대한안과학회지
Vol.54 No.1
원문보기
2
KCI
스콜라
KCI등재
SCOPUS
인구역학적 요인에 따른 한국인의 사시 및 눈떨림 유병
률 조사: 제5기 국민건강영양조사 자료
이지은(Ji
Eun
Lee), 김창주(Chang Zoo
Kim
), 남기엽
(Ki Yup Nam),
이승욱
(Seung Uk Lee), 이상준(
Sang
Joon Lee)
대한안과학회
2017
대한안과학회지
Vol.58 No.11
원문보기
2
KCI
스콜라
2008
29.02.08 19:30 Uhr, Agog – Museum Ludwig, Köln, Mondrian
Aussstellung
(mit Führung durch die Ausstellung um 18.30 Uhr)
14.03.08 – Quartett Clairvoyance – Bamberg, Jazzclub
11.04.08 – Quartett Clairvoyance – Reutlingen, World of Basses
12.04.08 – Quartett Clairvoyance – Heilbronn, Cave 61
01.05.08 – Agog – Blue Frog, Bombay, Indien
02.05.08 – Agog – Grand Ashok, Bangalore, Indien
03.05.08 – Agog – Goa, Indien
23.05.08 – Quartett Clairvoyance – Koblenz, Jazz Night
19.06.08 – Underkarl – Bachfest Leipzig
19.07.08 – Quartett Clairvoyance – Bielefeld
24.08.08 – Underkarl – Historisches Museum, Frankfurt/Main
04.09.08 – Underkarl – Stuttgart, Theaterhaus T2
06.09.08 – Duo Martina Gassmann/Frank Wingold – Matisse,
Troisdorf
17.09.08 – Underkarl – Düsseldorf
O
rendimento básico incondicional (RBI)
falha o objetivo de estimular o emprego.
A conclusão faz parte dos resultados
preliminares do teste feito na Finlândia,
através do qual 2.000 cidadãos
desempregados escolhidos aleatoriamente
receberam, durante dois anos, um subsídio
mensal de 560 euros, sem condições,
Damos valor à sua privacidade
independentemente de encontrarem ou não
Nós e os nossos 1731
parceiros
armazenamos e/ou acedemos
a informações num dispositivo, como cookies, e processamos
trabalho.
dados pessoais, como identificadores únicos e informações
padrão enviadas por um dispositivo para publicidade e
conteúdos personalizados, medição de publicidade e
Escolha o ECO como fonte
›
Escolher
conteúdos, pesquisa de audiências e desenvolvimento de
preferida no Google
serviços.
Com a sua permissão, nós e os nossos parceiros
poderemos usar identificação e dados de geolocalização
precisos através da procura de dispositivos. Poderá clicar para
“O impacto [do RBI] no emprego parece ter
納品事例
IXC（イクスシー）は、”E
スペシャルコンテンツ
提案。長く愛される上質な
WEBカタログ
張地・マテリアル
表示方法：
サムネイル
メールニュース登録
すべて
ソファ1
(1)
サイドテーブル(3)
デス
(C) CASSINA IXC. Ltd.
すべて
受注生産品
◆ ◆ ◆
## ACTION ITEM
Pick each line holding the word "Quartett" out of the data and copy it.

## REPLY
14.03.08 – Quartett Clairvoyance – Bamberg, Jazzclub
11.04.08 – Quartett Clairvoyance – Reutlingen, World of Basses
12.04.08 – Quartett Clairvoyance – Heilbronn, Cave 61
23.05.08 – Quartett Clairvoyance – Koblenz, Jazz Night
19.07.08 – Quartett Clairvoyance – Bielefeld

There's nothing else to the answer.